One of the users of the fraudulent project UniCats lost $ 140,000 in UNI tokens invested in it for farming.
The UniCats developers have implemented a defect in the smart contract to control tokens even after their withdrawal. This was announced by Alex Manuskin, a researcher from the ZenGo cryptocurrency wallet team.
To start using the UniCats platform, the user is required to have permission to spend an unlimited number of tokens. Considering that many decentralized finance (DeFi) projects have similar requirements, the user accepted these conditions. After farming a certain amount of MEOW tokens, he pulled UNI out of the pool. It was later revealed that the UniCats developers had incorporated a “workaround” into the smart contract that allowed them to manage tokens even if they were withdrawn from the platform.
“The user did not even suspect that having received permission to spend an unlimited number of assets, the contract can use them at any time. This is possible even if the user has withdrawn the tokens from the profitable farming scheme, ”said ZenGo researcher Manuskin.
Thanks to a loophole in the smart contract, the creator of UniCats managed to intercept the user’s tokens by making two transactions for 26,000 UNI and 10,000 UNI for the amount of $ 94,000 and $ 38,000. Then the attackers exchanged the received tokens for 416 WETH. Thus, the scammers received at least $ 50,000 from other victims. The exact amount of damage to users is not easy to determine, given that the withdrawal of cryptoassets was made using separate transactions.

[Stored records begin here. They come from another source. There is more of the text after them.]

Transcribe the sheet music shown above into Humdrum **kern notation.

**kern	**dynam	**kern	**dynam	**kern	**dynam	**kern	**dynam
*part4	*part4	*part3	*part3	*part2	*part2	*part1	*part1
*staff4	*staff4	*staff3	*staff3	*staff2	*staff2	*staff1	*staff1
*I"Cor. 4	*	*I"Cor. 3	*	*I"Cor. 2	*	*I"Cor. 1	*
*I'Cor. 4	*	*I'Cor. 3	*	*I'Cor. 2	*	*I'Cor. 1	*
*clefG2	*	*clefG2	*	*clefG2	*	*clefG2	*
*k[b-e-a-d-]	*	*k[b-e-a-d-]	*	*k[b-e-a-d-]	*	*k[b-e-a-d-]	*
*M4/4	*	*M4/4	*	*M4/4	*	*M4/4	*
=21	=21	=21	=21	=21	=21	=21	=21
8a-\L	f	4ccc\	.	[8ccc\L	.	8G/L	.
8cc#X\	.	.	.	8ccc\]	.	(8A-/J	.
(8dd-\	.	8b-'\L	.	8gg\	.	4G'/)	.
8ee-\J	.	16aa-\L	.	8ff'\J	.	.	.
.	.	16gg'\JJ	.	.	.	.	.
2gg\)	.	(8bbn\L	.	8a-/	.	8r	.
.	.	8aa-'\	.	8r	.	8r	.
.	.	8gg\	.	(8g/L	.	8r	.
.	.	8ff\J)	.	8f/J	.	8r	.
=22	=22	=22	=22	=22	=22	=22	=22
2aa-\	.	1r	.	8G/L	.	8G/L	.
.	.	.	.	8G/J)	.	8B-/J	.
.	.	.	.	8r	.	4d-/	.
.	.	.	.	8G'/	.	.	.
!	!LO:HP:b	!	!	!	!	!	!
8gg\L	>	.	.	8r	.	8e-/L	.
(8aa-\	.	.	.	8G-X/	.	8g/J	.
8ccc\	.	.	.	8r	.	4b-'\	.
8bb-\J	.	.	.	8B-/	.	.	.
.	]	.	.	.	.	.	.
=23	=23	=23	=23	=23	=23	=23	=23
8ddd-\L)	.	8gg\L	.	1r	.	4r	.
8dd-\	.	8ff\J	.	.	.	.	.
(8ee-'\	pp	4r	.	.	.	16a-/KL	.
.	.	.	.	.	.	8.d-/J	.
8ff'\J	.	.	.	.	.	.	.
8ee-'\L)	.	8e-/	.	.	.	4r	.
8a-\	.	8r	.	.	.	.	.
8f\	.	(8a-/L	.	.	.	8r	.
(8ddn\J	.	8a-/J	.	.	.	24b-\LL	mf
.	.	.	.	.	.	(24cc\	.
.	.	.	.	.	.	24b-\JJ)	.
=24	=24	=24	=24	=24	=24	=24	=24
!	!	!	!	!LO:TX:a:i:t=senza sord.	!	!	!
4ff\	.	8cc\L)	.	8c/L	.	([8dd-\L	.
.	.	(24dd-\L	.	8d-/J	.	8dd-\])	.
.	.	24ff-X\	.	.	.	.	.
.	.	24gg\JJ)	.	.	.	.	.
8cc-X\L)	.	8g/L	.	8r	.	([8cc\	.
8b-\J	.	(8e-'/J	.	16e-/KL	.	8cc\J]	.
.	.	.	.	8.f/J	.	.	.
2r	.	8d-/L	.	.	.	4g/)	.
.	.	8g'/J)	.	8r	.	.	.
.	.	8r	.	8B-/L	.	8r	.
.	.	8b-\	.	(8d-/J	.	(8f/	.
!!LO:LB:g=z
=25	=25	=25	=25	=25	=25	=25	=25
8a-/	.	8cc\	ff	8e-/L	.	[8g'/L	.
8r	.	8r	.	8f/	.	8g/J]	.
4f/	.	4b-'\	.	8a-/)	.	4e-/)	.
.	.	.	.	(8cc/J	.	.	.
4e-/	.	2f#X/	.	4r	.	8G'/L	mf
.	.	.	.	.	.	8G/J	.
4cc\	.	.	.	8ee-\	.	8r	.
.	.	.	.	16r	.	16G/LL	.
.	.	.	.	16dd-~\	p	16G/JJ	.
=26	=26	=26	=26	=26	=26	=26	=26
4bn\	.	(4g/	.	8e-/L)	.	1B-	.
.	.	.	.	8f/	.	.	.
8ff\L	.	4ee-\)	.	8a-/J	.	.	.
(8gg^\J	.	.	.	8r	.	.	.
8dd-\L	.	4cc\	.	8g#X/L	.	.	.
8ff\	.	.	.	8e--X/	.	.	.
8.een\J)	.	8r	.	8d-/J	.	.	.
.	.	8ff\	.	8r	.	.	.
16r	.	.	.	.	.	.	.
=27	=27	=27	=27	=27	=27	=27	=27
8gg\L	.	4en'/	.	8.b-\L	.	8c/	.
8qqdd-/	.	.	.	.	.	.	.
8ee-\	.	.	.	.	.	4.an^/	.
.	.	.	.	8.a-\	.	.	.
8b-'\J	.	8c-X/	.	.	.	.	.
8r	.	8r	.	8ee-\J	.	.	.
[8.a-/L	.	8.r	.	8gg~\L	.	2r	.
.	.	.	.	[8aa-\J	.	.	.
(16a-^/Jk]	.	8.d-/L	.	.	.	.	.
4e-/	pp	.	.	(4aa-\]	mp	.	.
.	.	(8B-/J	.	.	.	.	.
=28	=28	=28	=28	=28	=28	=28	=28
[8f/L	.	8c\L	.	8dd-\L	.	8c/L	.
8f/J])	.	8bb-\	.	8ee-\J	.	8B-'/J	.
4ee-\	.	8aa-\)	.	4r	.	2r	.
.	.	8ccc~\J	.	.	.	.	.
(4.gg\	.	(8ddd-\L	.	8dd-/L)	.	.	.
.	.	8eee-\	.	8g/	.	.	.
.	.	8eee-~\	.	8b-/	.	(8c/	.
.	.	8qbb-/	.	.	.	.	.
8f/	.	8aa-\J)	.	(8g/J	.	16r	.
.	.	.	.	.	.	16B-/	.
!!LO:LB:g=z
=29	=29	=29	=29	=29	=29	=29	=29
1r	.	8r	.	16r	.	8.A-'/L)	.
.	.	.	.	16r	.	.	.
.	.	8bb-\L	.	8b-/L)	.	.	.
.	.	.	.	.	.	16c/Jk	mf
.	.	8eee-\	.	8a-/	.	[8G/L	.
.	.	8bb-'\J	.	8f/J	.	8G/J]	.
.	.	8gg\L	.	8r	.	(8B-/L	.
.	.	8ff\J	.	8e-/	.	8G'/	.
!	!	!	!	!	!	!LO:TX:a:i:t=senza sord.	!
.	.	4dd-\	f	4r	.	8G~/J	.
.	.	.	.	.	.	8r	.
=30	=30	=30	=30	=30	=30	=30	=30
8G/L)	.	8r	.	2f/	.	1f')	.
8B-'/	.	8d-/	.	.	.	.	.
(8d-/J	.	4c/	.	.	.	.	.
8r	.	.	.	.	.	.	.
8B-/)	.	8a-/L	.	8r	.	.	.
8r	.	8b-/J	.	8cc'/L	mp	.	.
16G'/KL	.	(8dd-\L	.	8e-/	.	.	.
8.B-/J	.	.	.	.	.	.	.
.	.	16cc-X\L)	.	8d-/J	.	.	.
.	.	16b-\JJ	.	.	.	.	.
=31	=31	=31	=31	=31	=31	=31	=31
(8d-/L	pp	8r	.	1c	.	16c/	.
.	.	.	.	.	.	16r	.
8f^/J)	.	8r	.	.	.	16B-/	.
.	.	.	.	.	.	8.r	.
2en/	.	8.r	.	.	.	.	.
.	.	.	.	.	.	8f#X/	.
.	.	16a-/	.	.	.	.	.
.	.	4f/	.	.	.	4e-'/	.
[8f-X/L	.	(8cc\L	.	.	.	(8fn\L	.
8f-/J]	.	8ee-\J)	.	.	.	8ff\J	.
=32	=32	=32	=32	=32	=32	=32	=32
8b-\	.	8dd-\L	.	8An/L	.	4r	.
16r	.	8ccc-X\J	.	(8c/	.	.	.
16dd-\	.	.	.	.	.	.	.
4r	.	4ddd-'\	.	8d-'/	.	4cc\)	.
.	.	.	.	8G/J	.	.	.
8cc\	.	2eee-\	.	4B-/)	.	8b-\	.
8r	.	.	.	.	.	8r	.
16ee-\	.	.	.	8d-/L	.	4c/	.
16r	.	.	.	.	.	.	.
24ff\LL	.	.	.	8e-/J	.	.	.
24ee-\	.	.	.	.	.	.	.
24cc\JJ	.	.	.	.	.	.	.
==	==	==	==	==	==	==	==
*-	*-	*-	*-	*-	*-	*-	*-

Manuskin said that this is the first time he has encountered this type of attack used in farming pools. The researcher cited as an example the situation with the Bancor protocol, when, due to a vulnerability in a new version of a smart contract, users lost BNT tokens worth more than $ 100,000. Contract. To cover their tracks, the scammers created an additional contract for each victim, and used the Tornado Cash cryptocurrency mixer to launder stolen tokens to make it more difficult for analytical companies to track the funds.
In order to avoid such losses, users need to study the terms of the smart contract, give permissions only to those crypto assets that they want to spend and do not forget to revoke such access. The crux of the problem is that users give permission to spend unlimited amounts, which is often found in popular decentralized applications. However, applications should only ask for permission to spend the required amounts, even if this is not very user-friendly. In turn, cryptocurrency wallets must notify users that they allow all current and future tokens to be used.
According to CoinGecko, 40% of DeFi pharming participants are not able to independently assess the risks of smart contracts and rely on auditors, which is why they are at great risk.